Background: participant observation conducted by researchers who are themselves midwives raises questions regarding the influence of ‘identity’ and ‘insider’ knowledge on the conduct of such projects. The insider/outsider status of researchers has been explored in other disciplines, yet this is an area which is underdeveloped in the midwifery literature where few attempts have been made to subject this issue to sustained analysis.

Design: a qualitative study (investigating the provision of breast-feeding support in the first week after birth) provided the opportunity for reflexive exploration of the tensions faced by midwife researchers.

Setting: two maternity units in New South Wales, Australia.

Participants: participants included 40 midwives and 78 breast-feeding women.

Findings: possessing ‘insider’ midwifery knowledge was advantageous in the ‘getting in’ and ‘fitting in’ phases of this research study however unanticipated role ambiguity, and moral and ethical challenges, arose as a result of this ‘insider’ knowledge and status. Prolonged periods of observation challenged the midwife researcher's preconceived ideas and early decisions about the advantages and disadvantages of being an ‘insider’ or an ‘outsider’ in the research setting.
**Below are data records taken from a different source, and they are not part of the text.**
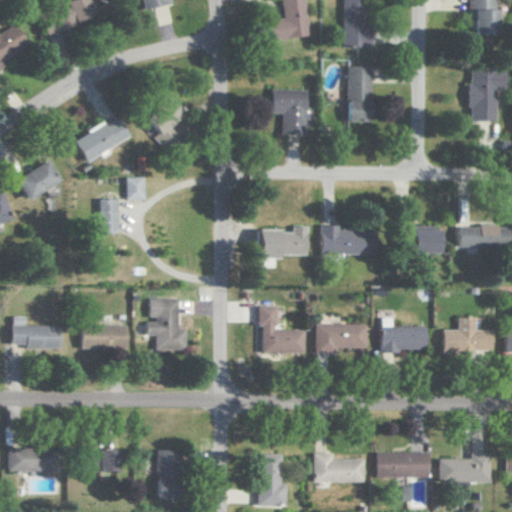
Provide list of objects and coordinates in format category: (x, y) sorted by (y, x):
building: (150, 3)
building: (62, 14)
building: (486, 15)
building: (287, 21)
building: (356, 25)
building: (8, 39)
road: (105, 66)
road: (428, 90)
building: (358, 92)
building: (487, 92)
building: (289, 110)
building: (162, 123)
building: (97, 138)
building: (32, 178)
road: (368, 178)
building: (129, 187)
building: (2, 212)
building: (101, 214)
road: (133, 226)
building: (486, 235)
building: (428, 238)
building: (349, 240)
building: (283, 241)
road: (225, 255)
building: (161, 324)
building: (27, 333)
building: (276, 333)
building: (98, 336)
building: (339, 336)
building: (402, 336)
building: (468, 337)
building: (509, 340)
road: (255, 405)
building: (25, 459)
building: (96, 459)
building: (402, 464)
building: (510, 464)
building: (336, 468)
building: (466, 469)
building: (163, 476)
building: (268, 480)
Key conclusions: reflexive analysis of insider/outsider experiences revealed the middle ground which participant observers tend to navigate. Whilst professional insider knowledge and status offered many advantages, especially at the first study setting, some of the inherent embodied, and socially constructed features of the ‘midwife’ observer role, were unanticipated. Cultural competence, in these observational study settings, translated into role ambiguity, and at times, culturally entrenched role expectations.

Implications for practice: midwifery observation of clinical practice, for research, or practice development purposes, requires a degree of juggling of insider knowledge to facilitate observation and analysis. Prior to conducting observations midwives should consider how best to occupy the middle ground between insider and outsider. Within the middle ground the midwife can draw on those aspects of ‘self’ required to negotiate respectful relationships with colleagues, whilst also ensuring the maintenance of an analytical degree of distancing.[from publisher's webpage].